Les forces spéciales canadiennes cherchent à recruter directement sur le terrain

OTTAWA — Les Forces armées canadiennes envisagent de recruter des soldats d’élite des forces spéciales directement sur le terrain, au lieu de les obliger à suivre la voie traditionnelle consistant à passer d’abord plusieurs années dans l’armée.

L’idée, qui fait encore l’objet de débats, intervient au moment où les forces spéciales du Canada — et l’armée en général — examinent de nouvelles façons radicales d’attirer et de fidéliser des personnes possédant les compétences et l’expérience nécessaires pour faire face aux conflits de demain.

Cela ne concerne pas uniquement les experts en technologies, par exemple, mais également les personnes de diverses origines ethniques et culturelles et de compétences linguistiques différentes, les forces spéciales cherchant à opérer plus efficacement dans différentes parties du monde.

«Il ne s’agit pas d’atteindre des quotas ni quoi que ce soit du genre», a indiqué le major général Peter Dawe, à la tête du Commandement des Forces d’opérations spéciales du Canada (COMFOSCAN), en entrevue exclusive à La Presse canadienne.

«D’un point de vue opérationnel, avons-nous la bonne combinaison de personnes ayant les antécédents, l’éducation, la langue, l’appartenance ethnique, le genre… qui nous permettront de faire ce que notre gouvernement attend de nous et attendra de nous dans l’avenir?», a-t-il fait valoir.

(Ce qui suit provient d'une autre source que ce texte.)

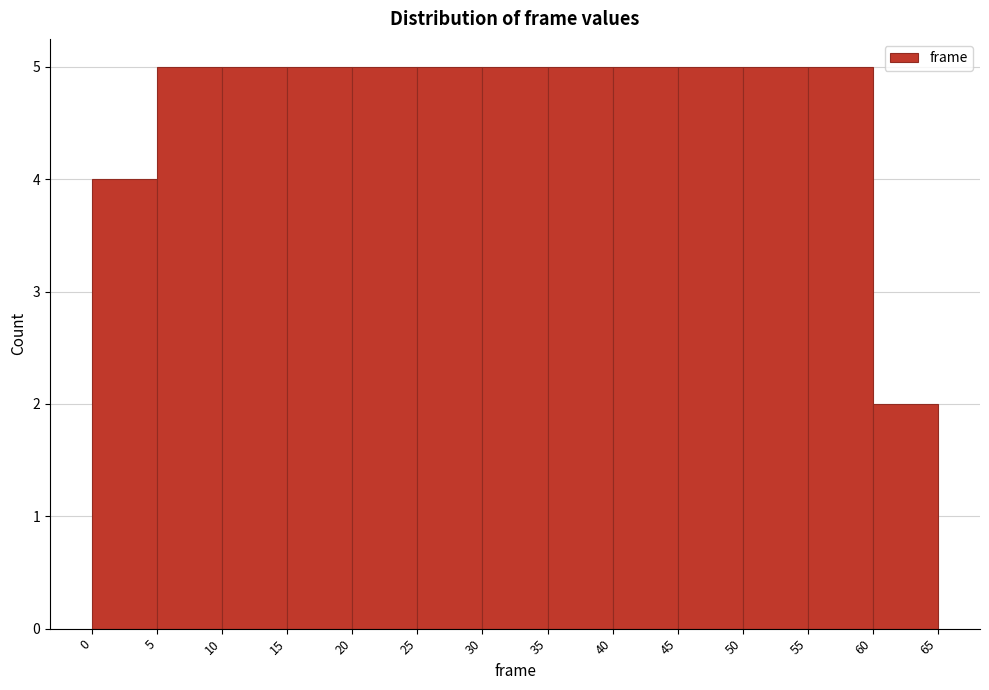

Reading left to right, transcribe this chart: for each bar, give the range it covers on the x-axis and its height. The values are not printed on the chart, so give them approximately, as read against the axis.

0 to 5: 4
5 to 10: 5
10 to 15: 5
15 to 20: 5
20 to 25: 5
25 to 30: 5
30 to 35: 5
35 to 40: 5
40 to 45: 5
45 to 50: 5
50 to 55: 5
55 to 60: 5
60 to 65: 2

Le Canada compte environ 2000 membres des forces spéciales, dont la Deuxième Force opérationnelle interarmées, le Régiment d’opérations spéciales du Canada, un détachement spécial d’hélicoptères et une unité spécialisée dans les interventions en cas d’incident biologique, chimique ou nucléaire.

La politique de défense du gouvernement appelle à 600 membres supplémentaires des forces spéciales, en réalisant l’importance croissante des forces spéciales pour les forces armées modernes.

Le Canada compte actuellement environ 120 soldats des forces spéciales en Irak et de petites équipes travaillant avec des pairs de plusieurs autres pays, notamment le Belize, la Jamaïque, le Niger et la Malaisie.

Des forces spéciales plus diverses faciliteraient l’établissement de relations dans différentes parties du monde, la compréhension de l’environnement, l’interaction avec des intermédiaires et la recherche de moyens de réagir aux nouveaux bouleversements sur le terrain, a déclaré M. Dawe.

De plus, il a souligné que les attentes au sein de la société évoluaient alors que les jeunes évaluent différentes occasions qui s’offrent à eux, ce qui oblige les Forces armées à rendre le processus de participation le plus attrayant possible.

Toute personne souhaitant faire partie des forces spéciales doit avoir au moins deux ans d’expérience dans l’armée, et il leur est généralement demandé d’acquérir d’autres compétences qui exigent plus de temps.

M. Dawe a soutenu que «des individus très puissants et très performants, tels que des athlètes de haut niveau et des gens super-talentueux dans la rue», s’intéressent aux forces spéciales, mais ne veulent pas passer plusieurs années dans l’armée régulière avant de postuler.

«Nous souhaitons donc déterminer s’il est possible d’accélérer ce processus, car il existe une dimension qualitative que nous n’exploitons peut-être pas ou que nous n’exploitons pas aussi bien que nous le pourrions», a fait valoir le major général.

Selon M. Dawe, il existe des précédents en ce sens, citant l’Australie et les États-Unis comme des exemples de réussite du recrutement «accéléré».

Cependant, «il est important que les futurs membres des Forces armées canadiennes comprennent dans quoi ils s’embarquent et pourquoi ils le font», a-t-il ajouté, soulignant que les recrues devront toujours respecter les mêmes normes et effectuer l’entraînement requis.